Mr. Burnham’s face fell. “I wish this was the first time we had an issue with that guy. I’m going to have to address this to Ms. Winters.”
Ms. Winters was the assistant principal. She was also the go-to person about this kind of thing. She sat down with each of the girls, separately, to hear what they had to say, as well as write it down for records. And then she said something—something she probably shouldn’t have said.
“I can’t believe this. This is, like, the seventh complaint we’ve had with Mr. Fricke about this kind of thing. I can’t overlook this anymore.”
Jane had finished, and Nora could not believe what her sister was telling her. She didn’t expect this kind of thing to actually happen, right in her own backyard. It was 2017, for God’s sake—but clearly, there were still men around who thought that women didn’t deserve equal rights as a human being.
Nora was disgusted with the world she lived in when her dad called her and Jane for dinner. How could a teacher—someone who is meant to tell students that with hard work, anything is possible, and to follow their dreams—be the kind of person to not believe in equal rights? She was so annoyed, she vocalized it.
“I can’t believe it,” she says to Jane, and her sister nods back. Their dad, Sam, asks the girls what they’re talking about.
Jane disregards his question, but Nora speaks up. “A teacher said something they shouldn’t have.”
Sam turned towards the girls, away from the sink, and asks for more information. This time, Jane answers.
“Mr. Fricke said that women don’t deserve equal rights, Dad.”
And just as quickly as Sam’s interest perked, it died.
♦ ♦ ♦
How would you feel if your daughter/sister/friend/whatever came home and told you that a person in their life said that they don’t deserve equal rights—to their face? Isn’t that just insane? I never thought that I would have to hear that. It’s insulting.
What right do men have to tell us that we don’t deserve to be equal to them? Women were told to stay at home and bare children and do housework basically since the beginning of time, and some guy—someone who is supposed to head children in the right direction—is going to tell a girl that she doesn’t deserve to be considered equal to a boy because her female ancestors didn’t die for our country? That’s the biggest load of bullshit I think I’ve ever heard.
And then, I think what annoys me the most, is that administrators knew about this issue. They’ve heard it—not one, not twice, but—at least six times before. I can only imagine how many times it hasn’t been addressed. And on top of that, an administrator who is also a woman, let it slide multiple times.
I’m so baffled, I don’t know what to do with myself right now.
To top it all off, after the altercation was addressed to the girls’ father, he blew it off, almost as if it didn’t matter. Almost as if he wasn’t just told that his daughters weren’t worthy of the same respect as his sons. He didn’t care.

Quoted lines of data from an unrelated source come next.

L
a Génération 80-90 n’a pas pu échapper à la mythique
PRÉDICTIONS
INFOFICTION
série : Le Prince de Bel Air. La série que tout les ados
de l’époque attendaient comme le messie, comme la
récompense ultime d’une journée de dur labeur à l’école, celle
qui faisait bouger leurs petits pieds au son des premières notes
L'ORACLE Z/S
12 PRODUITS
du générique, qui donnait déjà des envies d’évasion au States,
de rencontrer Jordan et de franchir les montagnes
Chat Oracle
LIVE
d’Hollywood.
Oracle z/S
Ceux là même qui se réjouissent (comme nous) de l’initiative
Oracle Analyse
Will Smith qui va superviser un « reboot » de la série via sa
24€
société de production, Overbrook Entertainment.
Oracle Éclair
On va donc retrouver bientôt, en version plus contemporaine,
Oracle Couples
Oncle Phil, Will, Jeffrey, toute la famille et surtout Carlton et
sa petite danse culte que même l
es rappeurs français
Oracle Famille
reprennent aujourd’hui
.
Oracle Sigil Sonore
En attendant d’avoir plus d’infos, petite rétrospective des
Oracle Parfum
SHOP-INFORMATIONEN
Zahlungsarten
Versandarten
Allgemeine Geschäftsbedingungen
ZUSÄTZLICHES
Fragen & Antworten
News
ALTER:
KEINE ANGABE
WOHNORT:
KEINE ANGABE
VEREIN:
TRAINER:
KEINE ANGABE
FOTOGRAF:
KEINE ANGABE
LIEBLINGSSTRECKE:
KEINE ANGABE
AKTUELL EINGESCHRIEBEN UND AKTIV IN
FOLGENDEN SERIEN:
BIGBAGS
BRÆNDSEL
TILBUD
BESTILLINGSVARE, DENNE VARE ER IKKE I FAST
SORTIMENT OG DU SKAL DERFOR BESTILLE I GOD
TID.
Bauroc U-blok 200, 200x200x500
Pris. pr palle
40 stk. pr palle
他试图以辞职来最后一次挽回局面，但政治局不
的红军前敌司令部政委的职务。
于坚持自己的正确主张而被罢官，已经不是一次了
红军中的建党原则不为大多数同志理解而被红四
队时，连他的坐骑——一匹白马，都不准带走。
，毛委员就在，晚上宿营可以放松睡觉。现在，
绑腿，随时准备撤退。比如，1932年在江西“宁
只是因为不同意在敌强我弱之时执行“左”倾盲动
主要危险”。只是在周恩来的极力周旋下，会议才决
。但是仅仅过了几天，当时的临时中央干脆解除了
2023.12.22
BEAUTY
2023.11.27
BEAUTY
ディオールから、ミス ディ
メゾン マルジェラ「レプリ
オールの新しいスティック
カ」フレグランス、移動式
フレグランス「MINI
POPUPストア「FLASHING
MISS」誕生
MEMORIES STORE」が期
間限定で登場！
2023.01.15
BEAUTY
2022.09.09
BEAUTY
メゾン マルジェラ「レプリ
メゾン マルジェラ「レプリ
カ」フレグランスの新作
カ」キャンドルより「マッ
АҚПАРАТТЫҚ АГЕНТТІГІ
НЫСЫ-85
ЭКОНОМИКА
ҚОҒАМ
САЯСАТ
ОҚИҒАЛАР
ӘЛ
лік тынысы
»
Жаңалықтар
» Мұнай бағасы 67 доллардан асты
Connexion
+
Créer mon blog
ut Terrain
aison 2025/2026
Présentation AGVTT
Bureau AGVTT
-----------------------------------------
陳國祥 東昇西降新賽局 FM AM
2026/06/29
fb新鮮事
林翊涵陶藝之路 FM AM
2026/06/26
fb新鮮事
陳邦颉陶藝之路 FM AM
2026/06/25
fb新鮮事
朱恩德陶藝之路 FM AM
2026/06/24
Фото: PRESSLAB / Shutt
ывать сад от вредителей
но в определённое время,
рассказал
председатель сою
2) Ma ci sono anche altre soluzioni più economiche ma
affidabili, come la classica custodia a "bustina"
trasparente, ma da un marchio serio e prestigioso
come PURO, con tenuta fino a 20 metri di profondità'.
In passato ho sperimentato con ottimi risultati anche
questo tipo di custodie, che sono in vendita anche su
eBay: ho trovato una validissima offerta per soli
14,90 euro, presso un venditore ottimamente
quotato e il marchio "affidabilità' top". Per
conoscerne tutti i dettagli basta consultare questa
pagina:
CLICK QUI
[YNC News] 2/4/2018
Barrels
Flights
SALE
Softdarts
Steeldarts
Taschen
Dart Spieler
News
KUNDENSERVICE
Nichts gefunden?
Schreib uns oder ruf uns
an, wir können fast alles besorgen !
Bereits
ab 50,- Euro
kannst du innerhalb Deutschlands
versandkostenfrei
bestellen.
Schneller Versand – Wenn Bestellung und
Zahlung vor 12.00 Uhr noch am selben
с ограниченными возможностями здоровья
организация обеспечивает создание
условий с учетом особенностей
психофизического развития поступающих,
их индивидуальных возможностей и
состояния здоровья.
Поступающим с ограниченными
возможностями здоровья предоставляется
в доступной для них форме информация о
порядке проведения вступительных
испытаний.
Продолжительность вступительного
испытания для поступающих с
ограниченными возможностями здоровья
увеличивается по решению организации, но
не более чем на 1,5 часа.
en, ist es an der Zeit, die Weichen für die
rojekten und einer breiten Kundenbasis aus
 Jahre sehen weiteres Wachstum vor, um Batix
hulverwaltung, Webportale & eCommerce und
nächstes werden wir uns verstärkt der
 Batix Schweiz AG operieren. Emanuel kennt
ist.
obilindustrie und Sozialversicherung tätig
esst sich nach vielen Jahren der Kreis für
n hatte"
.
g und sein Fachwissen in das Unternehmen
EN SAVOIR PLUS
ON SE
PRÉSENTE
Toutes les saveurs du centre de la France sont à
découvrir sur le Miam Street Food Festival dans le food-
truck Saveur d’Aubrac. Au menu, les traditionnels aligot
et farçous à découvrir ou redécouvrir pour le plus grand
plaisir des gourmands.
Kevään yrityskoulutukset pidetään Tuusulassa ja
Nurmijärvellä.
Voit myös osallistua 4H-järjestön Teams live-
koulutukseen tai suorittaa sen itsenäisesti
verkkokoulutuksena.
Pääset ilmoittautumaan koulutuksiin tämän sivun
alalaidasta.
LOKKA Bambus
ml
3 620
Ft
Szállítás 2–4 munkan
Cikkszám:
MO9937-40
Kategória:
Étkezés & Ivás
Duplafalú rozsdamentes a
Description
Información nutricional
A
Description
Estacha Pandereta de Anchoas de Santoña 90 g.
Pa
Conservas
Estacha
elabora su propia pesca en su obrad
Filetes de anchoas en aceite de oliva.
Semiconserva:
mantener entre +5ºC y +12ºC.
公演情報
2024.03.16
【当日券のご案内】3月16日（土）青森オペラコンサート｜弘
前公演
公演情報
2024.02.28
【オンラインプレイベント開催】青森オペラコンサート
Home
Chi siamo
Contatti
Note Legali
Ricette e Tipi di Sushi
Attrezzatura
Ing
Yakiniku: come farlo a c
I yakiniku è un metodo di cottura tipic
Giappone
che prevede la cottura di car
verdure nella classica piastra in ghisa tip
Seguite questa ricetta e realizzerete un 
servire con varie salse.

What kind of world do we live in?
There are still people in this world that seriously can’t accept that everyone should be treated as equals, and that is what makes this place an ugly one. Home is supposed to feel welcoming and accepting and safe. If this is the kind of world we live in, I can’t call it home.
Prompt: Describe the last time you were surprised by the intensity of a feeling you had about something, or were surprised at how strongly you reacted to something you thought wouldn’t be a big deal.